Exercise details:
The answer must give back every line of the data exactly, with no pictures.

....................

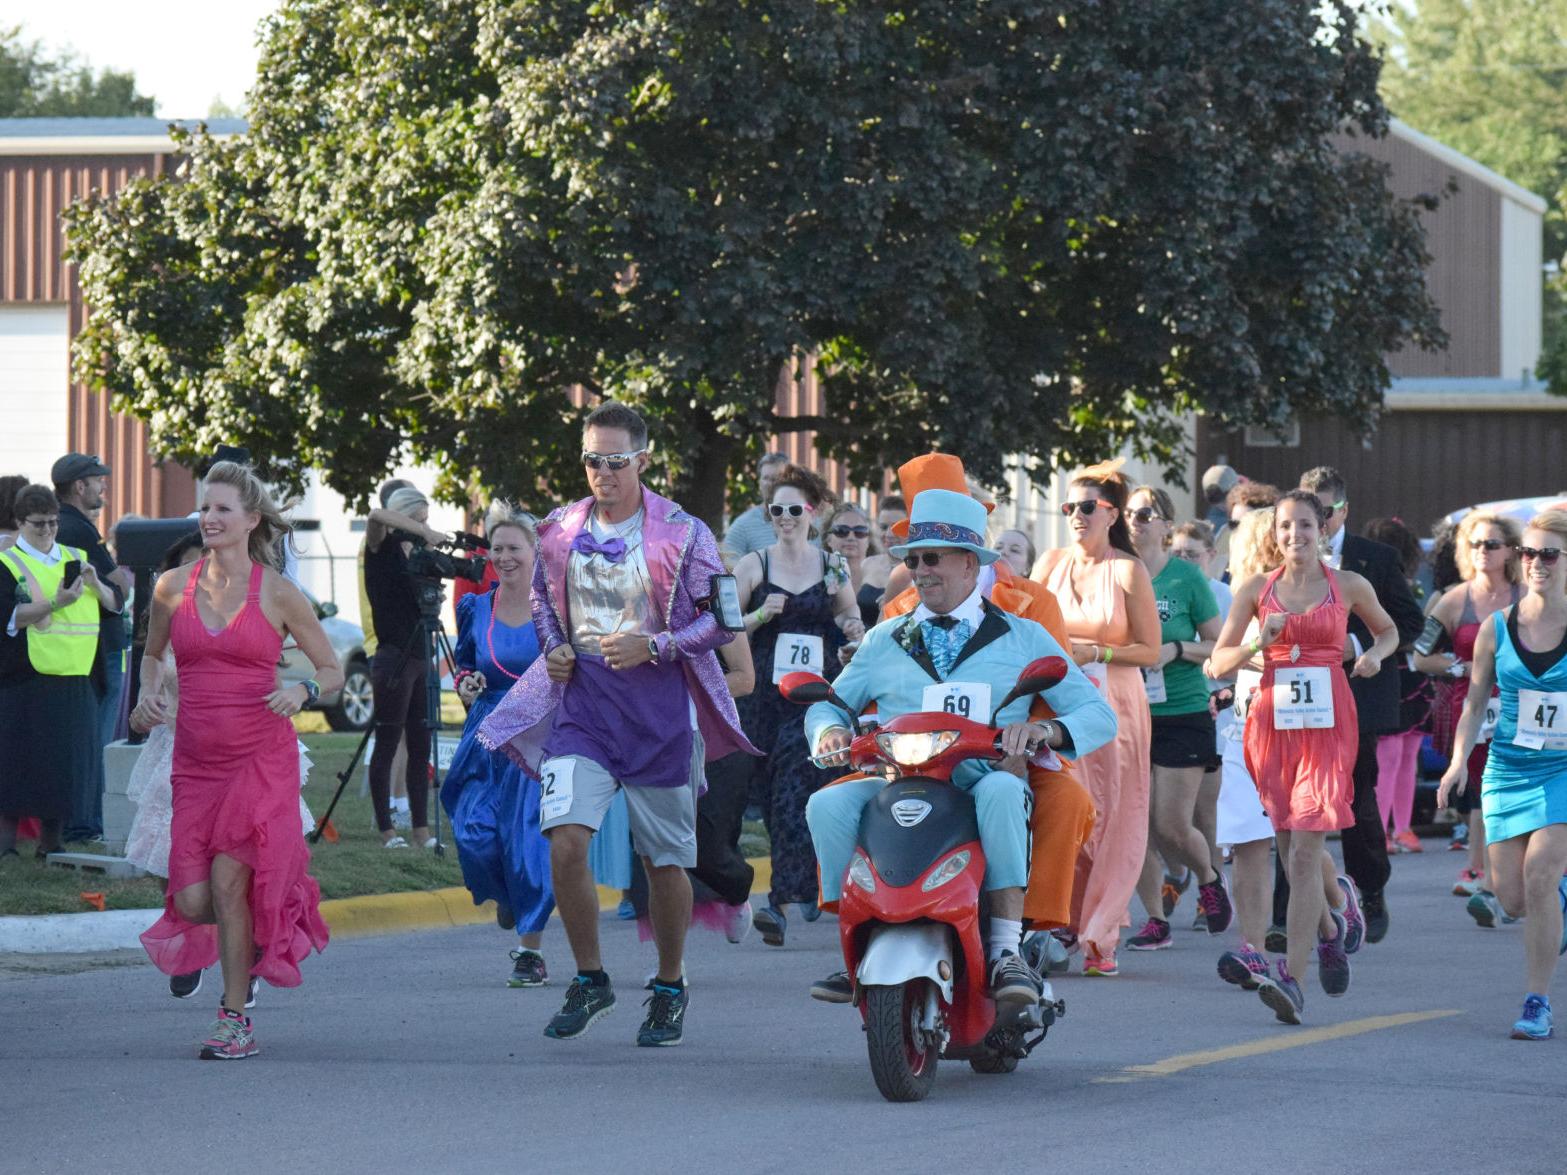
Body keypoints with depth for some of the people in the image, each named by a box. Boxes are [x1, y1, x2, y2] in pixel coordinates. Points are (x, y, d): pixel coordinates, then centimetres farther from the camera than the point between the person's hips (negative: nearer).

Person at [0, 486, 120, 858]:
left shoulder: (76, 559, 14)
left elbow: (114, 604, 13)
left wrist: (95, 585, -7)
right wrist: (54, 604, -24)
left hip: (75, 680, 4)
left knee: (65, 764, 4)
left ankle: (51, 839, 12)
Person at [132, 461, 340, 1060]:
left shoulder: (278, 594, -3)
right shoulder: (172, 588, 4)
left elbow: (332, 669, 5)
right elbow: (152, 654, 22)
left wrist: (302, 691, -16)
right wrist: (149, 694, 2)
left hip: (261, 756, -3)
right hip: (196, 758, 3)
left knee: (228, 880, -13)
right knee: (192, 900, -4)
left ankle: (236, 1020, -1)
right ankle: (255, 933, 32)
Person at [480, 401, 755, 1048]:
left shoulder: (682, 534, -4)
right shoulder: (561, 531, 7)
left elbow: (720, 619, -3)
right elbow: (542, 598, 24)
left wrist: (652, 646, -17)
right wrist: (554, 647, 4)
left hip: (660, 703, -2)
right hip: (582, 697, 2)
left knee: (665, 860, 6)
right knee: (565, 841, -16)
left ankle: (670, 988, 25)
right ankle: (589, 979, 1)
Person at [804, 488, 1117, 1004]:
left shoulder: (1023, 638, 14)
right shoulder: (885, 642, 23)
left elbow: (1098, 715, 8)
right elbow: (828, 704, 25)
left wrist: (1044, 731, -14)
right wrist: (829, 729, -1)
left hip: (984, 782, -3)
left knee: (1002, 790, -38)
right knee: (827, 804, -26)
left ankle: (1006, 950, -39)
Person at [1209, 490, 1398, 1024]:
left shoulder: (1348, 586, 5)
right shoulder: (1256, 590, 7)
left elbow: (1387, 629, 23)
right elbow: (1218, 662, 5)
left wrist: (1376, 653, 1)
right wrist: (1259, 643, -13)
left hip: (1327, 724, -3)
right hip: (1272, 720, 3)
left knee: (1305, 848, -14)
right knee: (1292, 847, 10)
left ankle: (1292, 978, -19)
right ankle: (1332, 923, 43)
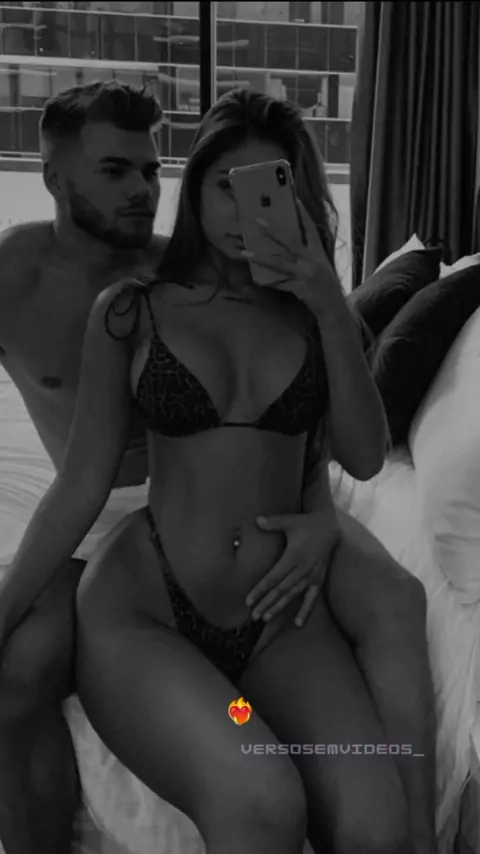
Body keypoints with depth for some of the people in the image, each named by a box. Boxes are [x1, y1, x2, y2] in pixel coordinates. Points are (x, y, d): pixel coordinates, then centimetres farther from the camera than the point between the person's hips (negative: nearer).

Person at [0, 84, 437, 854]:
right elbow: (82, 485, 1)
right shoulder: (130, 311, 1)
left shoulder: (308, 312, 9)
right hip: (141, 616, -2)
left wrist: (332, 306, -8)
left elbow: (365, 459, 0)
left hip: (280, 623, 3)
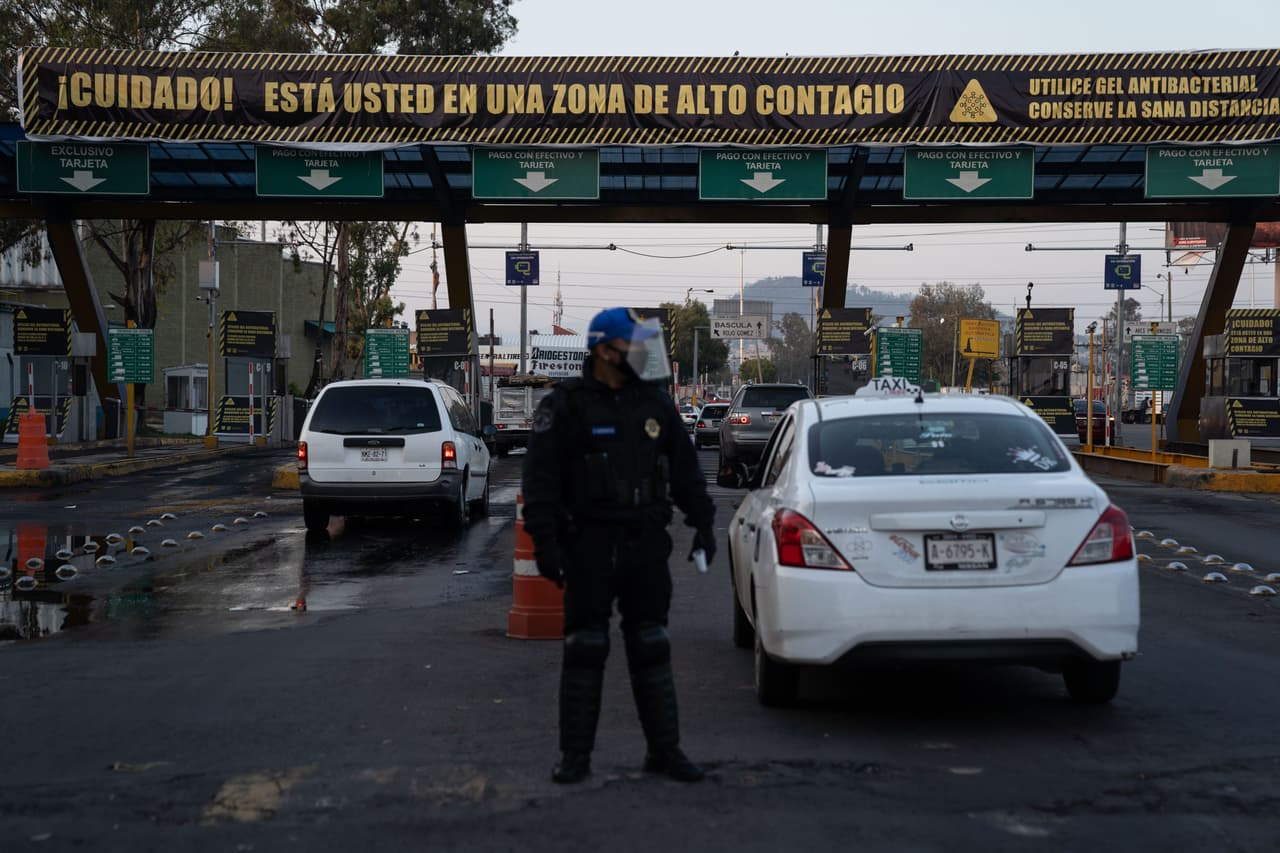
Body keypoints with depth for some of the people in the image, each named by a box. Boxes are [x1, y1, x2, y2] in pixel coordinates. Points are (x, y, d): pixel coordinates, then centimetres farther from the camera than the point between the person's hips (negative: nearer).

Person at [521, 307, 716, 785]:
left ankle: (664, 750, 14)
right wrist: (544, 542, -14)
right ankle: (576, 755, 10)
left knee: (651, 650, 7)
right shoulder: (566, 406, -6)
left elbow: (685, 470, 14)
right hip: (589, 549, -4)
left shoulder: (655, 404, 8)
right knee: (585, 651, 1)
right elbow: (540, 479, -8)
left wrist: (702, 523, 7)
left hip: (645, 547, 4)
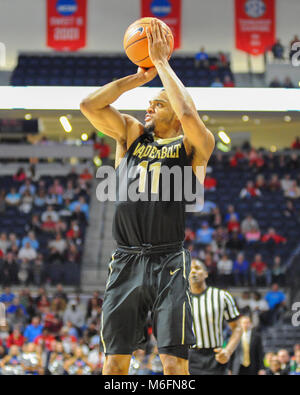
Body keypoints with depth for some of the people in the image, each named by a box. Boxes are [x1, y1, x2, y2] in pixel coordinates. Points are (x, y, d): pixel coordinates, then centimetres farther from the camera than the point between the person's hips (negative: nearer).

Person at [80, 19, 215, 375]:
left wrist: (162, 62, -7)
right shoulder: (131, 134, 16)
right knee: (114, 361, 1)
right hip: (126, 261, 4)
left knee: (174, 361, -8)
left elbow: (187, 113, -17)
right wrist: (140, 76, 5)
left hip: (168, 262, -4)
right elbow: (89, 105, 4)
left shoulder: (192, 146, 4)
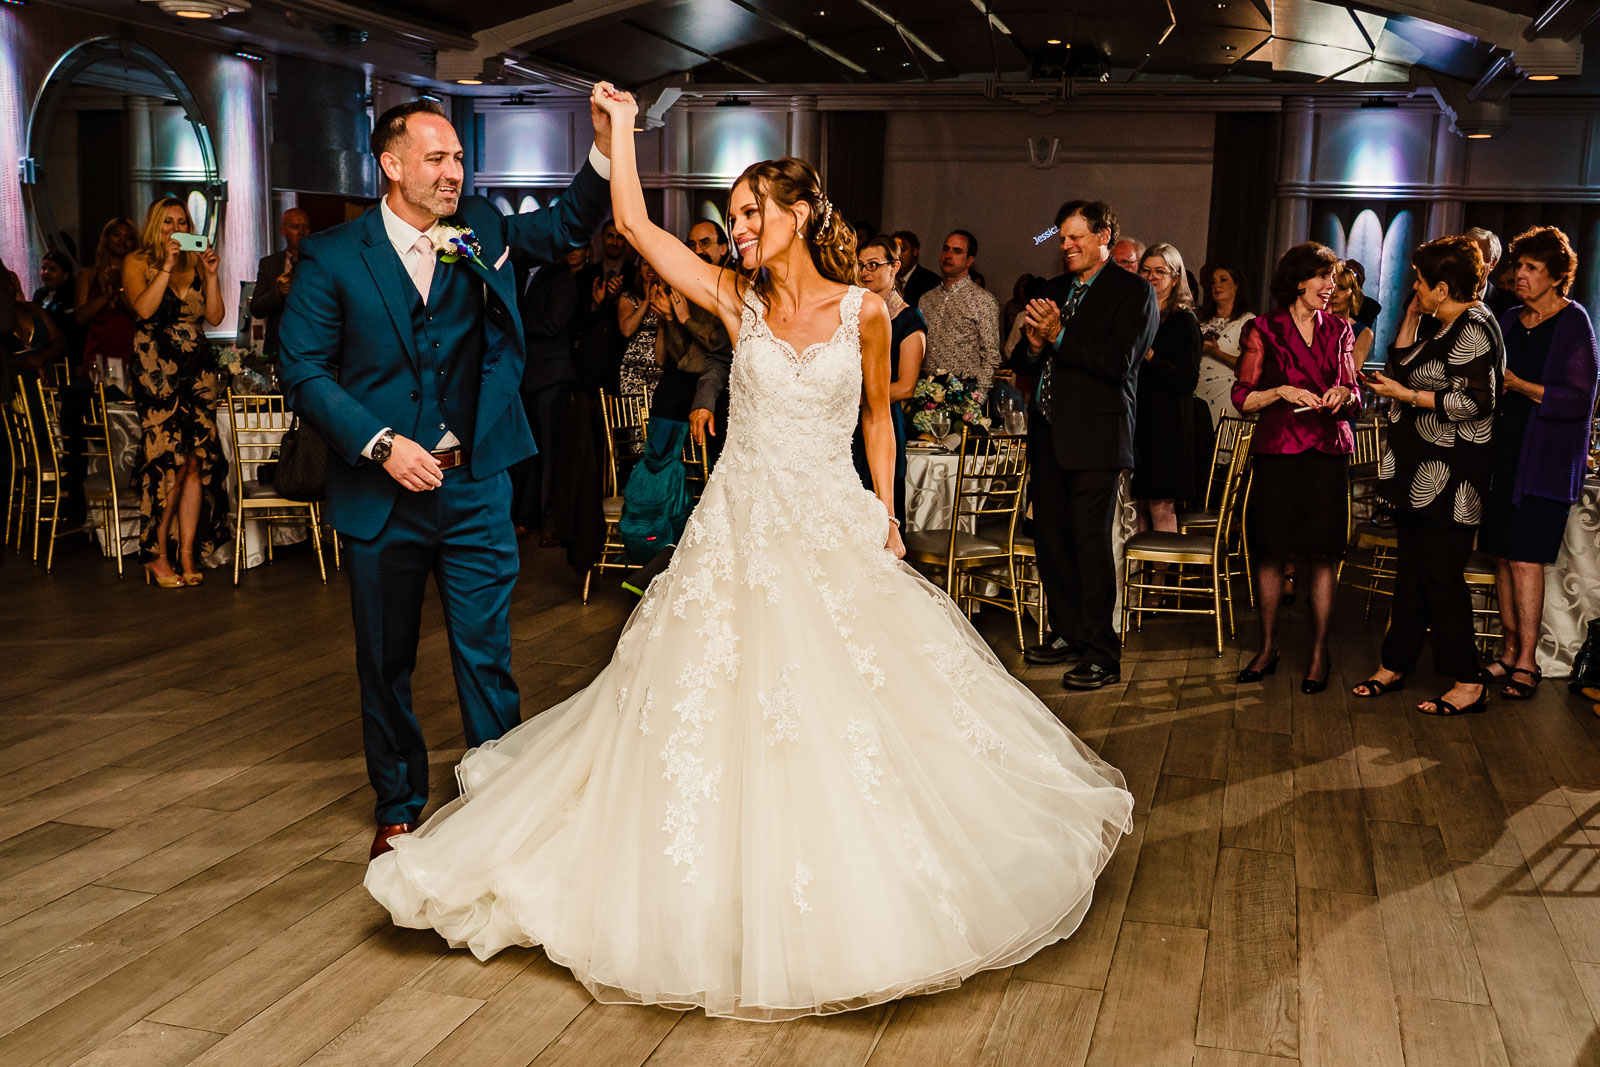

....................

Output below:
Body keypoints with depth for some of the people in the image, each named by a box. Boxes are [x1, y1, x2, y2] in pixel coordinates. Points are (x, y, d): pixel coordinates, then centimetres farther from the camera than the point between the person's hips (negative: nearer).

Person at [0, 486, 120, 858]:
left shoulder: (76, 559, 14)
left elbow: (114, 604, 13)
left wrist: (95, 585, -7)
right wrist: (54, 604, -24)
left hip: (75, 680, 4)
left knee: (65, 764, 4)
left ankle: (51, 839, 12)
Person at [132, 461, 340, 1060]:
left shoulder: (278, 594, -3)
right shoulder: (172, 588, 4)
left elbow: (332, 669, 5)
right elbow: (152, 654, 22)
left wrist: (302, 691, -16)
right wrist: (149, 694, 2)
left hip: (261, 756, -3)
right hip: (196, 758, 3)
left knee: (228, 880, -13)
right knee: (192, 900, -4)
left ankle: (236, 1020, -1)
right ankle: (255, 933, 32)
Person at [480, 401, 755, 1048]:
left shoulder: (682, 534, -4)
right shoulder: (561, 531, 7)
left elbow: (720, 619, -3)
right elbow: (542, 598, 24)
left wrist: (652, 646, -17)
right wrist: (554, 647, 4)
left hip: (660, 703, -2)
right hip: (582, 697, 2)
left knee: (665, 860, 6)
right knee: (565, 841, -16)
left ankle: (670, 988, 25)
right ankle: (589, 979, 1)
Person at [804, 488, 1117, 1004]:
left shoulder: (1023, 638, 14)
right shoulder: (885, 642, 23)
left elbow: (1098, 715, 8)
right elbow: (828, 704, 25)
left wrist: (1044, 731, -14)
right wrist: (829, 729, -1)
left hip: (984, 782, -3)
left knee: (1002, 790, -38)
right knee: (827, 804, -26)
left ankle: (1006, 950, -39)
Person at [1209, 490, 1398, 1024]:
left shoulder: (1348, 586, 5)
right shoulder: (1256, 590, 7)
left elbow: (1387, 629, 23)
right elbow: (1218, 662, 5)
left wrist: (1376, 653, 1)
right wrist: (1259, 643, -13)
left hip: (1327, 724, -3)
right hip: (1272, 720, 3)
left knee: (1305, 848, -14)
right knee: (1292, 847, 10)
left ankle: (1292, 978, -19)
right ankle: (1332, 923, 43)
Body keypoints with depth for some of the people in the image, each named by a box. Boxes are [x1, y1, x2, y2] in pixel coordinates. Points are (x, y, d): pixel coordinates, then centimetres farther from the camera than the point between the person's hips (negative: nearer).

Person at [0, 84, 437, 854]:
right elbow: (82, 485, 1)
right shoulder: (130, 311, 1)
left shoulder: (308, 312, 9)
right hip: (141, 616, -2)
left wrist: (332, 306, -8)
left elbow: (365, 459, 0)
left hip: (280, 623, 3)
Body keypoints with depth for some of the people in the image, each named by a box. Boxes are [x1, y1, x2, y2] in pixel coordinates. Points are (x, y, d): pixel coordinates, then centimetres farther from the camera than the point between the person's hips (negative: nearer).

Person at [521, 307, 716, 785]:
left ankle: (664, 750, 14)
right wrist: (544, 542, -14)
right ankle: (576, 755, 10)
left knee: (651, 650, 7)
right shoulder: (566, 406, -6)
left elbow: (685, 470, 14)
right hip: (589, 549, -4)
left shoulder: (655, 404, 8)
right knee: (585, 651, 1)
right elbow: (540, 479, -8)
left wrist: (702, 523, 7)
left hip: (645, 547, 4)
Body keypoints with depth for some of the people in the image, each named by a box. Boxes are [x1, y1, x2, y2] in pixel coordinates. Points are (x, y, d): pixel coordinates, then centimetres farther from the camera than the point between the person's hips (negative: nearer).

Person at [80, 19, 215, 375]:
left wrist: (162, 62, -7)
right shoulder: (131, 134, 16)
right knee: (114, 361, 1)
right hip: (126, 261, 4)
left knee: (174, 361, -8)
left elbow: (187, 113, -17)
right wrist: (140, 76, 5)
left hip: (168, 262, -4)
right elbow: (89, 105, 4)
left shoulder: (192, 146, 4)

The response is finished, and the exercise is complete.